What Northern Dancer and Sadler’s Wells were able to do, and duly did occasionally, was to sire horses better than themselves. Northern Dancer accomplished that early when getting Nijinsky in his second crop; El Gran Senor became another clear example, along with The Minstrel, and it is not hard to imagine that Nureyev, granted better luck, would also have ranked higher than his sire. Sadler’s Wells sired his quota of horses better than himself, among their number Old Vic, Montjeu and Galileo.
Each had one superstar among his progeny, Nijinsky for Northern Dancer and Montjeu for Sadler’s Wells, and both excelled at stud to become champion sires, though their racing merit was such that they were never going to be able to get a son of a higher calibre than their own. Nature does not allow the greatest of the breed to reproduce themselves, a factor known as regression to the mean providing limits to what they can achieve.

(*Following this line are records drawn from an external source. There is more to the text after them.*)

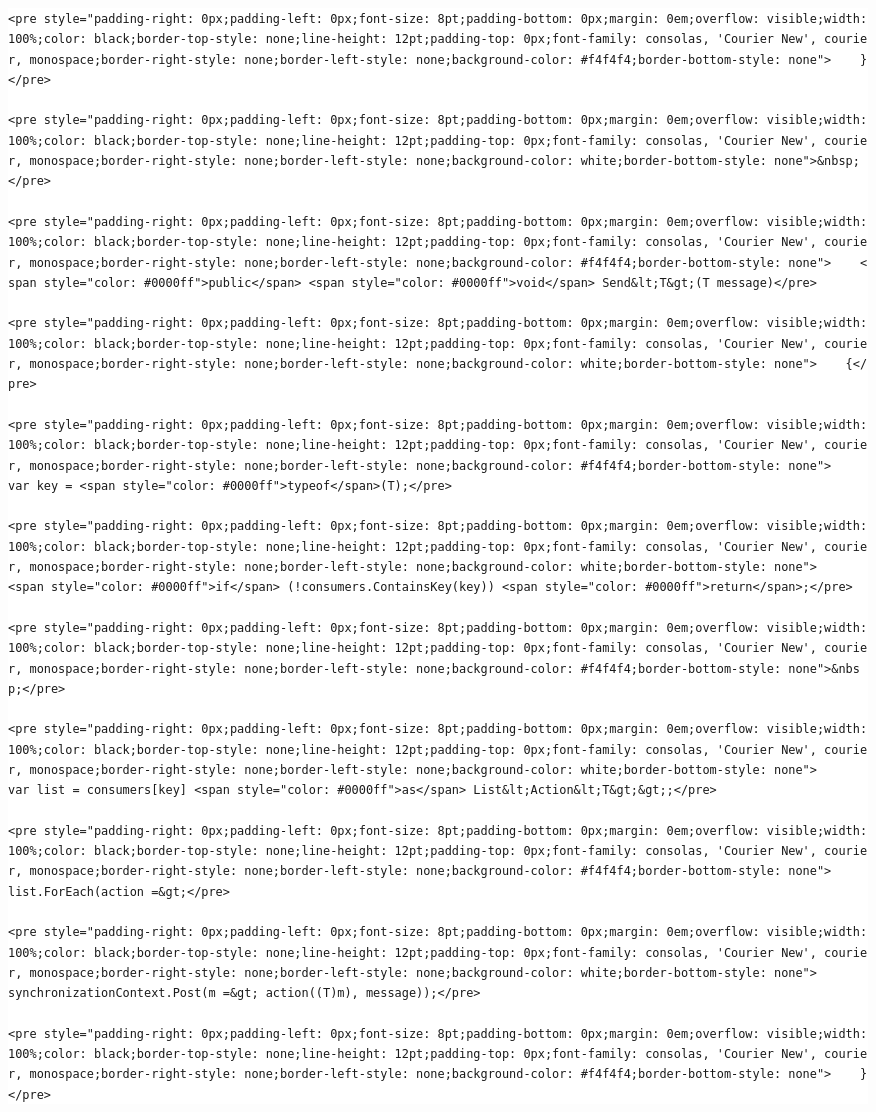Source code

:     <pre style="padding-right: 0px;padding-left: 0px;font-size: 8pt;padding-bottom: 0px;margin: 0em;overflow: visible;width: 100%;color: black;border-top-style: none;line-height: 12pt;padding-top: 0px;font-family: consolas, 'Courier New', courier, monospace;border-right-style: none;border-left-style: none;background-color: #f4f4f4;border-bottom-style: none">    }</pre>
    
    <pre style="padding-right: 0px;padding-left: 0px;font-size: 8pt;padding-bottom: 0px;margin: 0em;overflow: visible;width: 100%;color: black;border-top-style: none;line-height: 12pt;padding-top: 0px;font-family: consolas, 'Courier New', courier, monospace;border-right-style: none;border-left-style: none;background-color: white;border-bottom-style: none">&nbsp;</pre>
    
    <pre style="padding-right: 0px;padding-left: 0px;font-size: 8pt;padding-bottom: 0px;margin: 0em;overflow: visible;width: 100%;color: black;border-top-style: none;line-height: 12pt;padding-top: 0px;font-family: consolas, 'Courier New', courier, monospace;border-right-style: none;border-left-style: none;background-color: #f4f4f4;border-bottom-style: none">    <span style="color: #0000ff">public</span> <span style="color: #0000ff">void</span> Send&lt;T&gt;(T message)</pre>
    
    <pre style="padding-right: 0px;padding-left: 0px;font-size: 8pt;padding-bottom: 0px;margin: 0em;overflow: visible;width: 100%;color: black;border-top-style: none;line-height: 12pt;padding-top: 0px;font-family: consolas, 'Courier New', courier, monospace;border-right-style: none;border-left-style: none;background-color: white;border-bottom-style: none">    {</pre>
    
    <pre style="padding-right: 0px;padding-left: 0px;font-size: 8pt;padding-bottom: 0px;margin: 0em;overflow: visible;width: 100%;color: black;border-top-style: none;line-height: 12pt;padding-top: 0px;font-family: consolas, 'Courier New', courier, monospace;border-right-style: none;border-left-style: none;background-color: #f4f4f4;border-bottom-style: none">        var key = <span style="color: #0000ff">typeof</span>(T);</pre>
    
    <pre style="padding-right: 0px;padding-left: 0px;font-size: 8pt;padding-bottom: 0px;margin: 0em;overflow: visible;width: 100%;color: black;border-top-style: none;line-height: 12pt;padding-top: 0px;font-family: consolas, 'Courier New', courier, monospace;border-right-style: none;border-left-style: none;background-color: white;border-bottom-style: none">        <span style="color: #0000ff">if</span> (!consumers.ContainsKey(key)) <span style="color: #0000ff">return</span>;</pre>
    
    <pre style="padding-right: 0px;padding-left: 0px;font-size: 8pt;padding-bottom: 0px;margin: 0em;overflow: visible;width: 100%;color: black;border-top-style: none;line-height: 12pt;padding-top: 0px;font-family: consolas, 'Courier New', courier, monospace;border-right-style: none;border-left-style: none;background-color: #f4f4f4;border-bottom-style: none">&nbsp;</pre>
    
    <pre style="padding-right: 0px;padding-left: 0px;font-size: 8pt;padding-bottom: 0px;margin: 0em;overflow: visible;width: 100%;color: black;border-top-style: none;line-height: 12pt;padding-top: 0px;font-family: consolas, 'Courier New', courier, monospace;border-right-style: none;border-left-style: none;background-color: white;border-bottom-style: none">        var list = consumers[key] <span style="color: #0000ff">as</span> List&lt;Action&lt;T&gt;&gt;;</pre>
    
    <pre style="padding-right: 0px;padding-left: 0px;font-size: 8pt;padding-bottom: 0px;margin: 0em;overflow: visible;width: 100%;color: black;border-top-style: none;line-height: 12pt;padding-top: 0px;font-family: consolas, 'Courier New', courier, monospace;border-right-style: none;border-left-style: none;background-color: #f4f4f4;border-bottom-style: none">        list.ForEach(action =&gt;</pre>
    
    <pre style="padding-right: 0px;padding-left: 0px;font-size: 8pt;padding-bottom: 0px;margin: 0em;overflow: visible;width: 100%;color: black;border-top-style: none;line-height: 12pt;padding-top: 0px;font-family: consolas, 'Courier New', courier, monospace;border-right-style: none;border-left-style: none;background-color: white;border-bottom-style: none">            synchronizationContext.Post(m =&gt; action((T)m), message));</pre>
    
    <pre style="padding-right: 0px;padding-left: 0px;font-size: 8pt;padding-bottom: 0px;margin: 0em;overflow: visible;width: 100%;color: black;border-top-style: none;line-height: 12pt;padding-top: 0px;font-family: consolas, 'Courier New', courier, monospace;border-right-style: none;border-left-style: none;background-color: #f4f4f4;border-bottom-style: none">    }</pre>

Defying regression to the mean impossible
It was the same with all the superstars we have celebrated over the last half-century. Sea-Bird, Secretariat, Brigadier Gerard, Mill Reef, Shergar and all the rest could make important contributions by delivering quality stock, sometimes in significant numbers, but regression to the mean dictated that all their progeny would be inferior in ability to themselves. Nijinsky undoubtedly proved himself a great sire and the same must be said for the recently deceased Montjeu with his record-equalling tally of four Derby winners, but their success came within the limitations outlined above. They had no means of defying regression to the mean.
Now we have Galileo, obviously the new number one sire in the world. A few years ago it seemed impossible to believe that any horse would come along to match the achievements of Sadler’s Wells, but we have to acknowledge now that Galileo has the potential to surpass the records of his late sire that so recently looked invulnerable.
Galileo has had a fantastic 2012 with an unprecedented score of 22 individual European Pattern winners. His progeny’s prize-money earnings in Britain and Ireland have topped his own record, in excess of £5.7 million as I write, and Europe-wide the tally is £7.3m, almost double that of Montjeu, his distant runner-up.
My journalistic duties now are not going to involve me in perpetually looking for new superlatives to underline the dominance he will surely continue to express. But I have to make one key observation, noting that Galileo – Timeform 134 – ranked below the threshold that imposes limitations on a sire’s progeny, and state the obvious, in that in Frankel he has got a horse better than himself by a very wide margin.
Frankel, valued at £100m, and set to command a six-figure fee when he starts his stud career, has the highest-ever Timeform rating, having earned a mark of 147 for his performance in the Queen Anne Stakes and almost routinely run to a figure in the 140s. He is going to be trusted to get high-quality stock and I have no doubt that he will.
But Frankel has no earthly chance of getting a son as good as himself. Regression to the mean will be unavoidable, even if – as seems likely – he is provided with the best mares on the planet.